* **TASK DESCRIPTION**
Range to reproduce from the entries below: the line with "small-caps; letter-spacing: 0.8px;", the line with "spinulosis ; setis costatis, echinatis. In mari Antarctico.</p>", and every line in between. Give them exactly and give nothing else.

* **Collected data entries**
------------------------------------------------------------

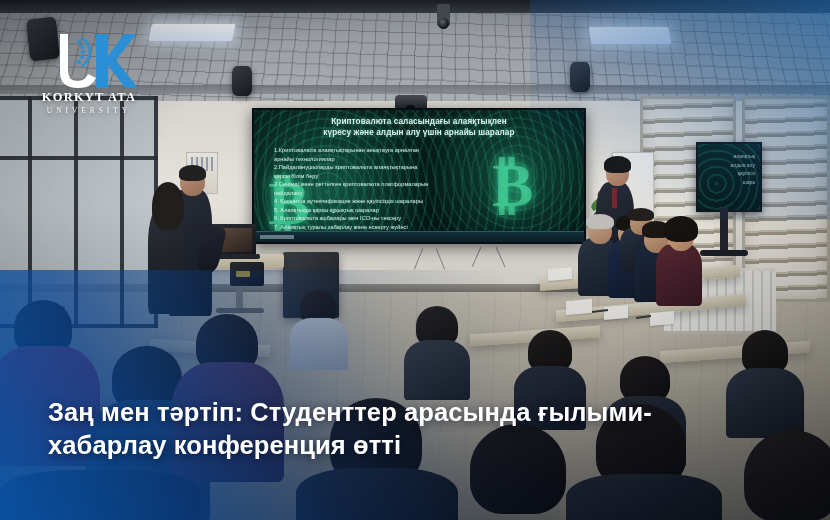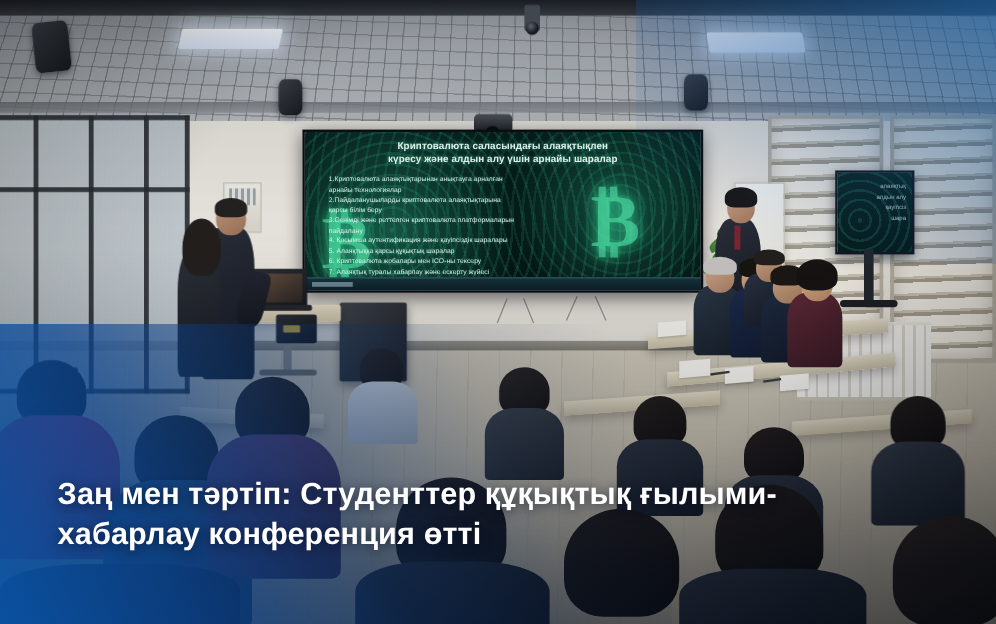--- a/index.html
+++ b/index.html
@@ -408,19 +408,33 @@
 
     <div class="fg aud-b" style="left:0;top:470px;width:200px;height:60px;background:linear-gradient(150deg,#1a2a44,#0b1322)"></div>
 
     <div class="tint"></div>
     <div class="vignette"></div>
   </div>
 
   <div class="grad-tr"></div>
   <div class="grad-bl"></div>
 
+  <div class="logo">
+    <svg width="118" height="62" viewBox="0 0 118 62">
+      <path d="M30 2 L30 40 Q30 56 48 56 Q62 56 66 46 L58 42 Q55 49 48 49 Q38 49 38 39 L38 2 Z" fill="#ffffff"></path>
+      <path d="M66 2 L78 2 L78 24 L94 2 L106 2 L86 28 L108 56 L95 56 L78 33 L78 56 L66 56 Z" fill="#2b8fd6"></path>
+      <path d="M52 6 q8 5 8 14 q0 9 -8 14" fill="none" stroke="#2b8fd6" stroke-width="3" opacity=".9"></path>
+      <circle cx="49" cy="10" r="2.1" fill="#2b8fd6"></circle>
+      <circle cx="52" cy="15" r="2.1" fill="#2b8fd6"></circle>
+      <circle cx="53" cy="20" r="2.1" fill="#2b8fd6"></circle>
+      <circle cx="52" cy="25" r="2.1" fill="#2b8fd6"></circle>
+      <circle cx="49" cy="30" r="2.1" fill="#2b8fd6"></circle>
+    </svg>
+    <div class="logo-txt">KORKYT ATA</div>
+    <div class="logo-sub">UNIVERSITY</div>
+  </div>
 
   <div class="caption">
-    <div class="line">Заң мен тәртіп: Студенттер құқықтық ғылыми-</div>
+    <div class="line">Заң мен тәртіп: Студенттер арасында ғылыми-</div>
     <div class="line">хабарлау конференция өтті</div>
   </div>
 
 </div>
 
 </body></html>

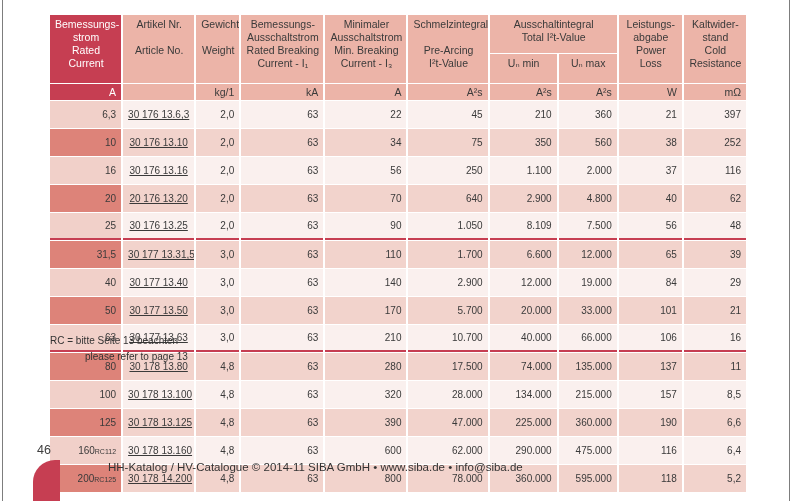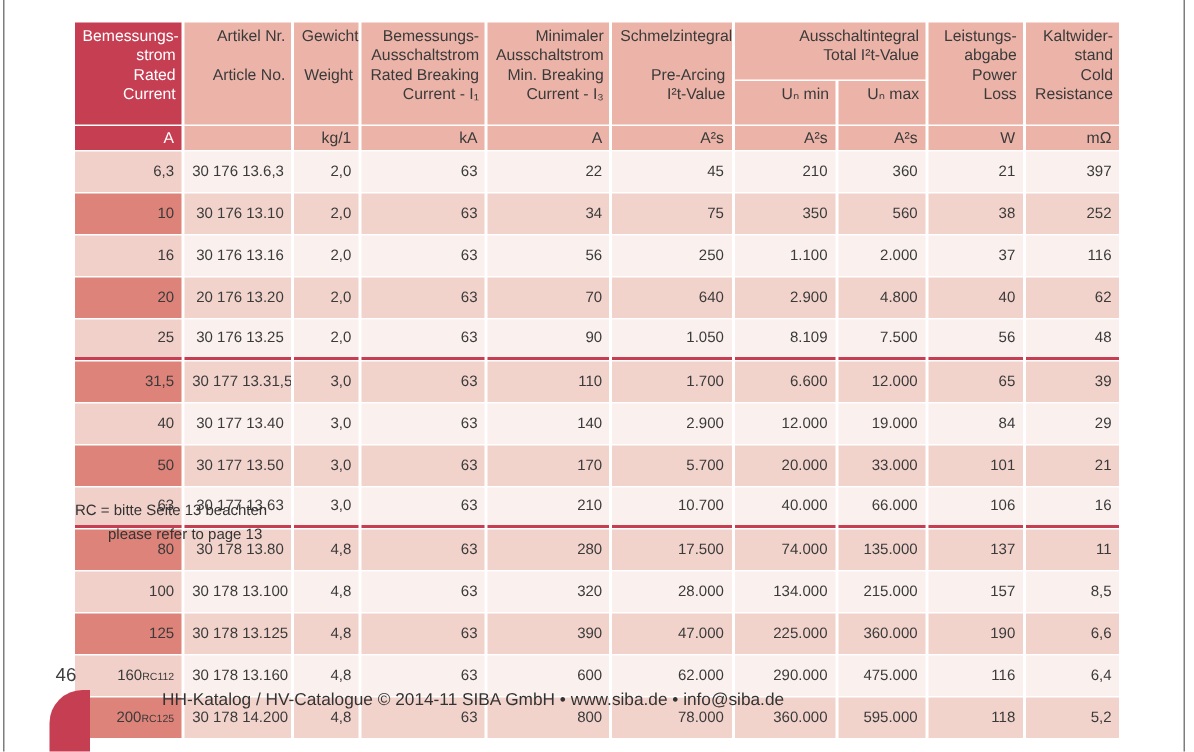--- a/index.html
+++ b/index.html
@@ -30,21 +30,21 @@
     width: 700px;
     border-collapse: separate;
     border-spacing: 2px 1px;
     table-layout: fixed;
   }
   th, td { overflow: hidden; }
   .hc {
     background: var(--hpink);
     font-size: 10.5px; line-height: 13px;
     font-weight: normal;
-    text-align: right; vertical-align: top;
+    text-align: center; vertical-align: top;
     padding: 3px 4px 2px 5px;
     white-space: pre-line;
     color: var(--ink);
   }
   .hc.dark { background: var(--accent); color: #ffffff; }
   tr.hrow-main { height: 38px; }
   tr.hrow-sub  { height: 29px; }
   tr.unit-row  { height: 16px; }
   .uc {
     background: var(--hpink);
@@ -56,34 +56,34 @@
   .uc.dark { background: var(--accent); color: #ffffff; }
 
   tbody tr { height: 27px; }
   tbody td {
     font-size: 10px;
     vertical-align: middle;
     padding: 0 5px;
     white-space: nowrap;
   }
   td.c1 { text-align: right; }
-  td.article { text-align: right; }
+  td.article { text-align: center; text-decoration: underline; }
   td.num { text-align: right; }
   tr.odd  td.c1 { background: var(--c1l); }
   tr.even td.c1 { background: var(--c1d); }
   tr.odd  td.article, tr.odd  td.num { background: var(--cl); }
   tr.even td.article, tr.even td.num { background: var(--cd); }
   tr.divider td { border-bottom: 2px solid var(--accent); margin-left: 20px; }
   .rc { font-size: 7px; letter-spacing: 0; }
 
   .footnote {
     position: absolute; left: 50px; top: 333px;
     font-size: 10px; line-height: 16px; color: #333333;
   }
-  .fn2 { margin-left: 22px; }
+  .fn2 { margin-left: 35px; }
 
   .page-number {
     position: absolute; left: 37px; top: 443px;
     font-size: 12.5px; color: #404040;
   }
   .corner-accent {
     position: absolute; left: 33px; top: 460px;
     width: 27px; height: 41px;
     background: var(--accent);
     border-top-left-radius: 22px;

------------------------------------------------------------

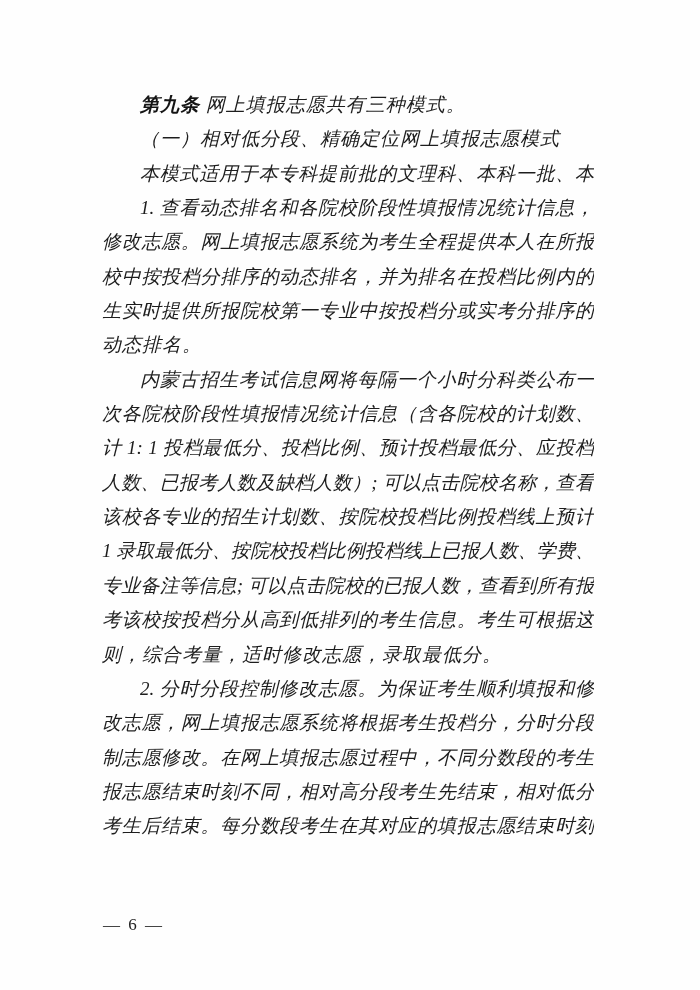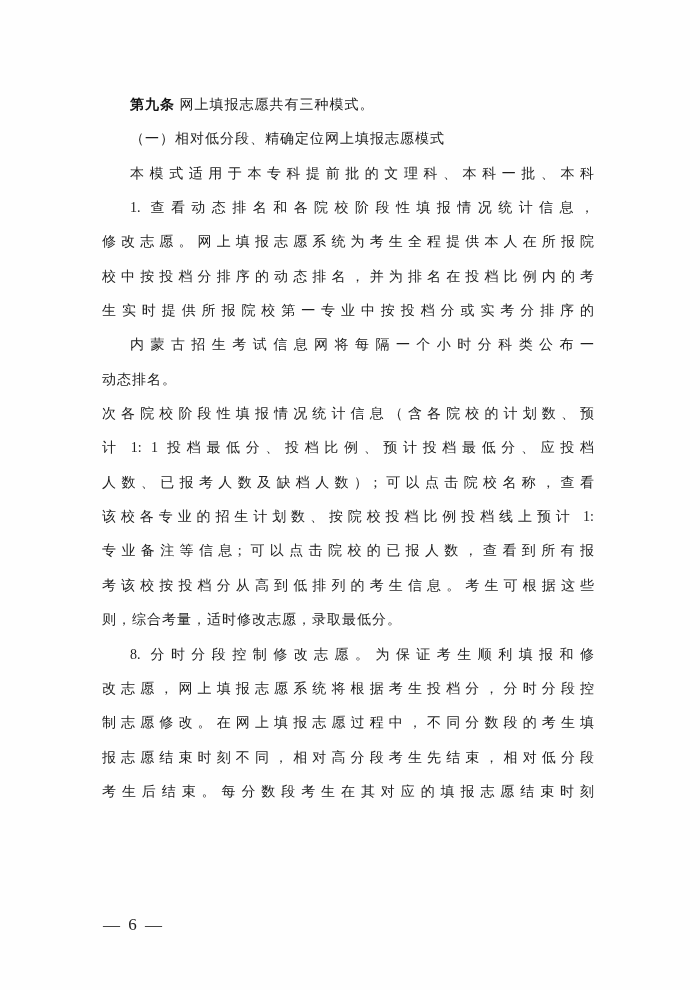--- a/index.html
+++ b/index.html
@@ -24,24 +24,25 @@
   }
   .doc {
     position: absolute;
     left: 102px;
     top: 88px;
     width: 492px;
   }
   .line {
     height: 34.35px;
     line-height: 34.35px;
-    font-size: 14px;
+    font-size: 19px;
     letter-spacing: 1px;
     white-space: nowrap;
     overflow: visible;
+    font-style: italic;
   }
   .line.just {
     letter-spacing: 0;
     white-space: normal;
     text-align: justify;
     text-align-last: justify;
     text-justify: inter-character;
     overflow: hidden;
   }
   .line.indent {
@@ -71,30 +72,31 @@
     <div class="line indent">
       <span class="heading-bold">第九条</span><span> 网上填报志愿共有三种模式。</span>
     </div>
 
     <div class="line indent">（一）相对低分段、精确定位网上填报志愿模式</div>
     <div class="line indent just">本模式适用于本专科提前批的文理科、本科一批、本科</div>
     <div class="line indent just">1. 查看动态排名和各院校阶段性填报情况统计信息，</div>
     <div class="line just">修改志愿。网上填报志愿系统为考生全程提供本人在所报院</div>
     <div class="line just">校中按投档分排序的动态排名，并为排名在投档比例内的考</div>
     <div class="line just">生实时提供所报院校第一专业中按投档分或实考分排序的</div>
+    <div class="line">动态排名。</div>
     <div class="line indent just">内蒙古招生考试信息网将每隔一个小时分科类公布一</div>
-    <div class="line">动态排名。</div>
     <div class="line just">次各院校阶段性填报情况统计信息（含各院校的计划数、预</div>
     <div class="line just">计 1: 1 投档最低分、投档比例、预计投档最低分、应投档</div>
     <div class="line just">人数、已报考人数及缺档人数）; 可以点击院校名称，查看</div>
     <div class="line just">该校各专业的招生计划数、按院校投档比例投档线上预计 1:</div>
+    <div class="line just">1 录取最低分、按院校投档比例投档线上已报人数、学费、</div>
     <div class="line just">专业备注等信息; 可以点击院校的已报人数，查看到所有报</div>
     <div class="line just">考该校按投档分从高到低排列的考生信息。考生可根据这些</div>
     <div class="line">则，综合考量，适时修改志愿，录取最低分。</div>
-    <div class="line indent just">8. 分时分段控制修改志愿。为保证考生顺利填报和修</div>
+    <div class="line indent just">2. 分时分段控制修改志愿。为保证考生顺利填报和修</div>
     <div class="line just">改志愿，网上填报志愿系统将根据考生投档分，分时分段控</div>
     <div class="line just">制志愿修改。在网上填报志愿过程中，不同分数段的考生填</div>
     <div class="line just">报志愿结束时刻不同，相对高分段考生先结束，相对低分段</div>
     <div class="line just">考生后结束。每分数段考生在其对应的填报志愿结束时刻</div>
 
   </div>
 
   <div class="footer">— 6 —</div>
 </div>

------------------------------------------------------------

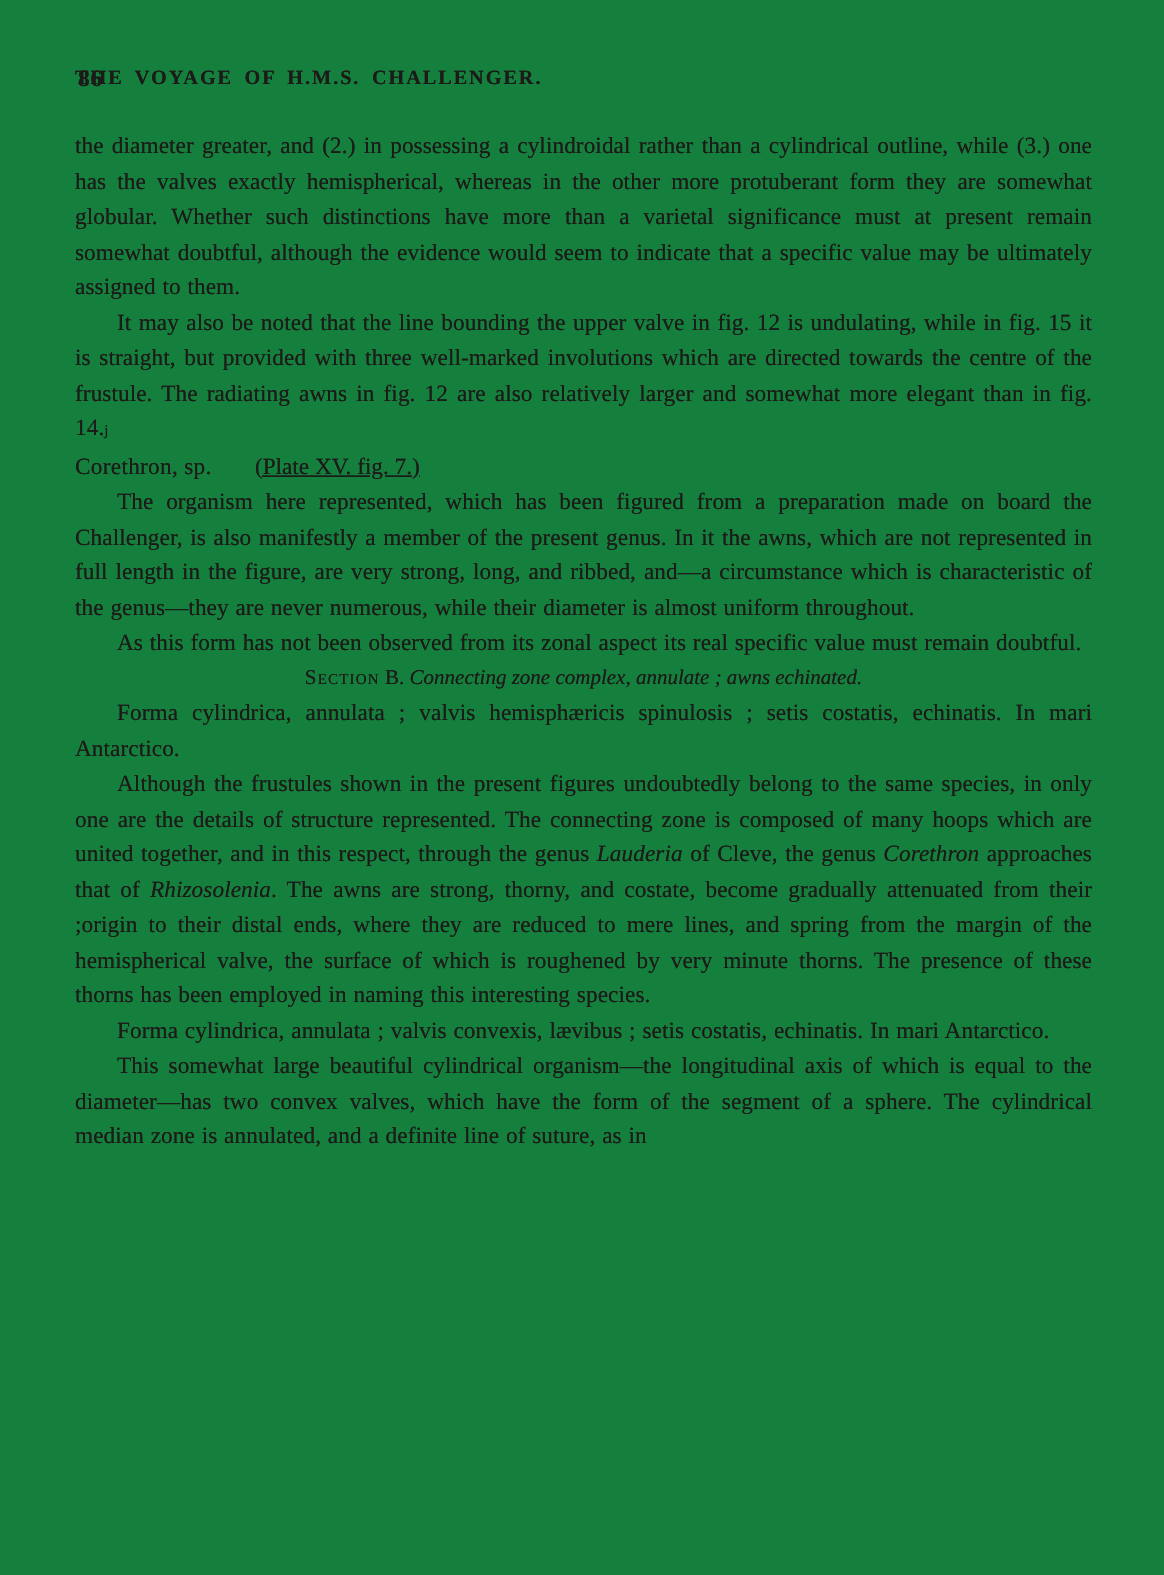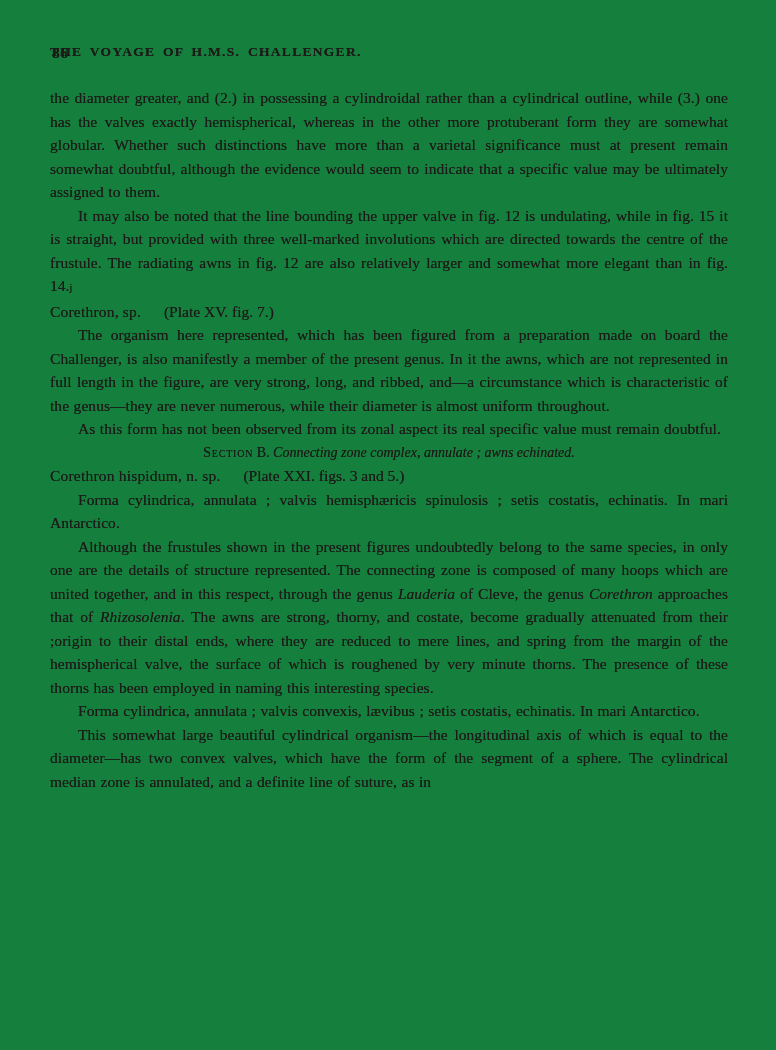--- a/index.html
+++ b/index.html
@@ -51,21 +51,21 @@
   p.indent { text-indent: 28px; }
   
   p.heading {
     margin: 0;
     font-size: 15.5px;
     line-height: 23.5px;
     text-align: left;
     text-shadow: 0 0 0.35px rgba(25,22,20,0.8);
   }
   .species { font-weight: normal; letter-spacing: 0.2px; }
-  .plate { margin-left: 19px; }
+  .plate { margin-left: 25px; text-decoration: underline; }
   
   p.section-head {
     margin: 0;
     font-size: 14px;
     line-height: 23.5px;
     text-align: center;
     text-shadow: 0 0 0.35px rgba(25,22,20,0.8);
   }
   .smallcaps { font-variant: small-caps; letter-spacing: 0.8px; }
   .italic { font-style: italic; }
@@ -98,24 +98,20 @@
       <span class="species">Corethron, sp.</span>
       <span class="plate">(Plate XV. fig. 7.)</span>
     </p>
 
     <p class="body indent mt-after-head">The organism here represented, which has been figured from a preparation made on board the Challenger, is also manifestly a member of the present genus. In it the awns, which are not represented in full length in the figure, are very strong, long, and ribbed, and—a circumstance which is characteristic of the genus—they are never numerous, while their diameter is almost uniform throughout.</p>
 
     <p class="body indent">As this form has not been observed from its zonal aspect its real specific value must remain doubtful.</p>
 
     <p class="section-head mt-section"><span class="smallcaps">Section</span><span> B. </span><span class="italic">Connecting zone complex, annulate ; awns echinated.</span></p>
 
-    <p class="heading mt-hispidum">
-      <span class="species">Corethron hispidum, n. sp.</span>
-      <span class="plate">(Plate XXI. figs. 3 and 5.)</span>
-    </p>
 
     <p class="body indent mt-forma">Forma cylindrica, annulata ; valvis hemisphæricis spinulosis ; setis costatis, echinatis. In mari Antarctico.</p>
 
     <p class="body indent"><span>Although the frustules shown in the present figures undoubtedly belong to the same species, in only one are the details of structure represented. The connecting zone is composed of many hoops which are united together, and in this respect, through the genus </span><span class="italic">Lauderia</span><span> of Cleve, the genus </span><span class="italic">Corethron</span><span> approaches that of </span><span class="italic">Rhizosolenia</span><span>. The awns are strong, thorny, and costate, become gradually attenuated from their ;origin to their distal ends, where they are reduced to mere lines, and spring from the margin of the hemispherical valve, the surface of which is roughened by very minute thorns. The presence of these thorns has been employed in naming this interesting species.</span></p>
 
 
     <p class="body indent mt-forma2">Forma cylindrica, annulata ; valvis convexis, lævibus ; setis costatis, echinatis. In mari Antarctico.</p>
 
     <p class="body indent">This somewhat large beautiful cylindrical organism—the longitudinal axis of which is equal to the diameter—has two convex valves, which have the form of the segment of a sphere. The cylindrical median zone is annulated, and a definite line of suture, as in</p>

------------------------------------------------------------

* **RESPONSE AREA**
   .smallcaps { font-variant: small-caps; letter-spacing: 0.8px; }
   .italic { font-style: italic; }
@@ -98,24 +98,20 @@
       <span class="species">Corethron, sp.</span>
       <span class="plate">(Plate XV. fig. 7.)</span>
     </p>
 
     <p class="body indent mt-after-head">The organism here represented, which has been figured from a preparation made on board the Challenger, is also manifestly a member of the present genus. In it the awns, which are not represented in full length in the figure, are very strong, long, and ribbed, and—a circumstance which is characteristic of the genus—they are never numerous, while their diameter is almost uniform throughout.</p>
 
     <p class="body indent">As this form has not been observed from its zonal aspect its real specific value must remain doubtful.</p>
 
     <p class="section-head mt-section"><span class="smallcaps">Section</span><span> B. </span><span class="italic">Connecting zone complex, annulate ; awns echinated.</span></p>
 
-    <p class="heading mt-hispidum">
-      <span class="species">Corethron hispidum, n. sp.</span>
-      <span class="plate">(Plate XXI. figs. 3 and 5.)</span>
-    </p>
 
     <p class="body indent mt-forma">Forma cylindrica, annulata ; valvis hemisphæricis spinulosis ; setis costatis, echinatis. In mari Antarctico.</p>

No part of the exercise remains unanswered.